EMMA User Guide

A Step-by-Step Introduction to EMMA coverage toolkit


Table of Contents

1. Overview
2. Getting Started (command line)
2.1. Adding EMMA command line tools to your classpath
2.2. emmarun: instrumenting Java classes on-the-fly
2.3. Offline mode: separating instrumentation and execution
3. Getting Started (ANT)
3.1. Adding EMMA tasks to your ANT build
3.2. <emmajava>: instrumenting Java classes on-the-fly
3.3. Offline mode: separating instrumentation and execution

1. Overview

EMMA is a tool for measuring coverage of Java software. Such a tool is essential for detecting dead code and verifying which parts of your application are actually exercised by your test suite and interactive use.

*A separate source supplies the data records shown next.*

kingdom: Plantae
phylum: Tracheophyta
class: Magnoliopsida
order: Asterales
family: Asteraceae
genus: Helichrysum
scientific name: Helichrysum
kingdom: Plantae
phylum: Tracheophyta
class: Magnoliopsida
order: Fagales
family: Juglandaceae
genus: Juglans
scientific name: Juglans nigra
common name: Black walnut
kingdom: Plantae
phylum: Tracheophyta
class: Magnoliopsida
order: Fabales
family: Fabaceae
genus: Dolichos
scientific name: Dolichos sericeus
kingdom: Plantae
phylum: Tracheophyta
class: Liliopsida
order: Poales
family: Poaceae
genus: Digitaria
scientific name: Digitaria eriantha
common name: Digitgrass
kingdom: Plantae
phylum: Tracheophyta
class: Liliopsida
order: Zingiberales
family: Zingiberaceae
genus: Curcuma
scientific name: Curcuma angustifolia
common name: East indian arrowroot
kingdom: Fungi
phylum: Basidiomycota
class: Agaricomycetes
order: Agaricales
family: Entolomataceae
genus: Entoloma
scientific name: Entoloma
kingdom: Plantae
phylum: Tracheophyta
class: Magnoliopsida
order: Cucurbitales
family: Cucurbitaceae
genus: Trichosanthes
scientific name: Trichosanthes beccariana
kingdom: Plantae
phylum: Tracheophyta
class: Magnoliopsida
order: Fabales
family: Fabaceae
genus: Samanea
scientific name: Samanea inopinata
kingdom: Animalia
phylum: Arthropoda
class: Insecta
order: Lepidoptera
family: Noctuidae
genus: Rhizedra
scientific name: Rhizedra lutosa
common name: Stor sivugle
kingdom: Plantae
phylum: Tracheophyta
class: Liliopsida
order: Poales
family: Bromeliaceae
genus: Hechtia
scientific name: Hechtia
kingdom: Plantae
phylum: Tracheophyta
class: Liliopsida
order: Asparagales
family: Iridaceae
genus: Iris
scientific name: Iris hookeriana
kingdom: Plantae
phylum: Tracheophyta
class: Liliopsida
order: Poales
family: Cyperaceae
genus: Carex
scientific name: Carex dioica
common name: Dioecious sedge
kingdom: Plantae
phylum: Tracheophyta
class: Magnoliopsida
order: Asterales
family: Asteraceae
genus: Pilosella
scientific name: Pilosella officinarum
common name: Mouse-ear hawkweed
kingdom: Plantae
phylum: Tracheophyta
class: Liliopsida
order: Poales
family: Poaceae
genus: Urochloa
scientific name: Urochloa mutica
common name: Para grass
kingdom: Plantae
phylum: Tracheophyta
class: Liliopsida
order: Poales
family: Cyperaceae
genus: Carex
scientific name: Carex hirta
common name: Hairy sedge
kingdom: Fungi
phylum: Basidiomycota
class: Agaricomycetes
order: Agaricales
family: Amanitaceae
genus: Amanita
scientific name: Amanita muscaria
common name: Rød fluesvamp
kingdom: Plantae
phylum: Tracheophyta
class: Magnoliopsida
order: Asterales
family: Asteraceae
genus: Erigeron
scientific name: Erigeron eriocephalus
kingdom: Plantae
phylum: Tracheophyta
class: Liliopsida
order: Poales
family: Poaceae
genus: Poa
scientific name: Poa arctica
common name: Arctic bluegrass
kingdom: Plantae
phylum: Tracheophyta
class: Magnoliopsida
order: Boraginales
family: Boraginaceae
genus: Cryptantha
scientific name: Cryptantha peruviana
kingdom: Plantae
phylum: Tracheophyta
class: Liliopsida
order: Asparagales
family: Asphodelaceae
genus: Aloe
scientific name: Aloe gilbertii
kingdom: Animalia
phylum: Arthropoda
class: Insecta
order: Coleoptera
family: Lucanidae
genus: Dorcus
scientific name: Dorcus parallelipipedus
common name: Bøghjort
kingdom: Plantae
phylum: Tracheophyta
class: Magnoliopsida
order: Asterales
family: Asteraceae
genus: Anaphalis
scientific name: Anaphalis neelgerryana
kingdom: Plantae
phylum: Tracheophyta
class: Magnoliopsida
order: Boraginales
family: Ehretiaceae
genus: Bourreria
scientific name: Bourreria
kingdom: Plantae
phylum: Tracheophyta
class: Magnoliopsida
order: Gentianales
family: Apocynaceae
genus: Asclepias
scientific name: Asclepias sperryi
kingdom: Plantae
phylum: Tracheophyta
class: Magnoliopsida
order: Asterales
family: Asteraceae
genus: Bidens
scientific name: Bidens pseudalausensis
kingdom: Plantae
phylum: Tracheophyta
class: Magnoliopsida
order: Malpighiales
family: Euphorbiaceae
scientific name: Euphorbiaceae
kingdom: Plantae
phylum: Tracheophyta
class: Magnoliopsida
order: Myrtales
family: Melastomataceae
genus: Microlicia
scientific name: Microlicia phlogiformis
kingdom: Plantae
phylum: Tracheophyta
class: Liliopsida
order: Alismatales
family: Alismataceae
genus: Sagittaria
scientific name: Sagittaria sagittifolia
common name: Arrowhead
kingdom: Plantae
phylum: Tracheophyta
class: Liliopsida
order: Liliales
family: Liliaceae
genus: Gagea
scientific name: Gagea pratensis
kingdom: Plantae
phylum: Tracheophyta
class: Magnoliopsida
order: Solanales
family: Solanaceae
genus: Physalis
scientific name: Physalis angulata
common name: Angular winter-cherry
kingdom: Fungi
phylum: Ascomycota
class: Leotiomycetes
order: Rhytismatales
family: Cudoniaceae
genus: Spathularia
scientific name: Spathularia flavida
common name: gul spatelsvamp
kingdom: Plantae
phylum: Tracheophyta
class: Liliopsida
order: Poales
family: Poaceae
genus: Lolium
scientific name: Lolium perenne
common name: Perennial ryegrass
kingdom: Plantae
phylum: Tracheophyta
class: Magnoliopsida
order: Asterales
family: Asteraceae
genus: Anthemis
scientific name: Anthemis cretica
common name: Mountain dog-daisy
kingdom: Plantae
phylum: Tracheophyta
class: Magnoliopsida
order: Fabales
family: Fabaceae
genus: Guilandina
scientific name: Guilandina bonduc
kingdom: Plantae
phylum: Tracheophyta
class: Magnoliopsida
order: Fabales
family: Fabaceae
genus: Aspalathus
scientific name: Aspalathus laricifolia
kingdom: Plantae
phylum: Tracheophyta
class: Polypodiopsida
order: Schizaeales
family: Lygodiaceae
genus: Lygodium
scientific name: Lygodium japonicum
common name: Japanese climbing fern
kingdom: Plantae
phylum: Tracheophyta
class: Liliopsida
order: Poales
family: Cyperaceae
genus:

EMMA's design strives for several, very elusive in their combination, goals:

  • report rich coverage analysis data without introducing significant overhead during either build or execution time

  • be useful in team development environments, while at the same time enabling fast individual develop-test cycle

  • support quick development and testing of small standalone Java applications as well as scale up to massive enterprise sotfware suites containing thousands of Java classes

EMMA differs from other coverage tools in its extreme orientation towards fast iterative develop-test style of writing software. JVM Profiler Interface (JVMPI)-based tools do not require an instrumented source build, but the runtime overhead of running with JVMPI on is empirically known to be very high and results in depressingly slow testsuite runs. For tools based on source code instrumentation, having to wait for a full source code rebuild just to check coverage metrics is not something a normal developer wants to do several times during a day. EMMA's goal is to be so unintrusive that frequent daily checking of coverage numbers becomes second nature to every developer on the team, if not a completely automatic byproduct of every test run.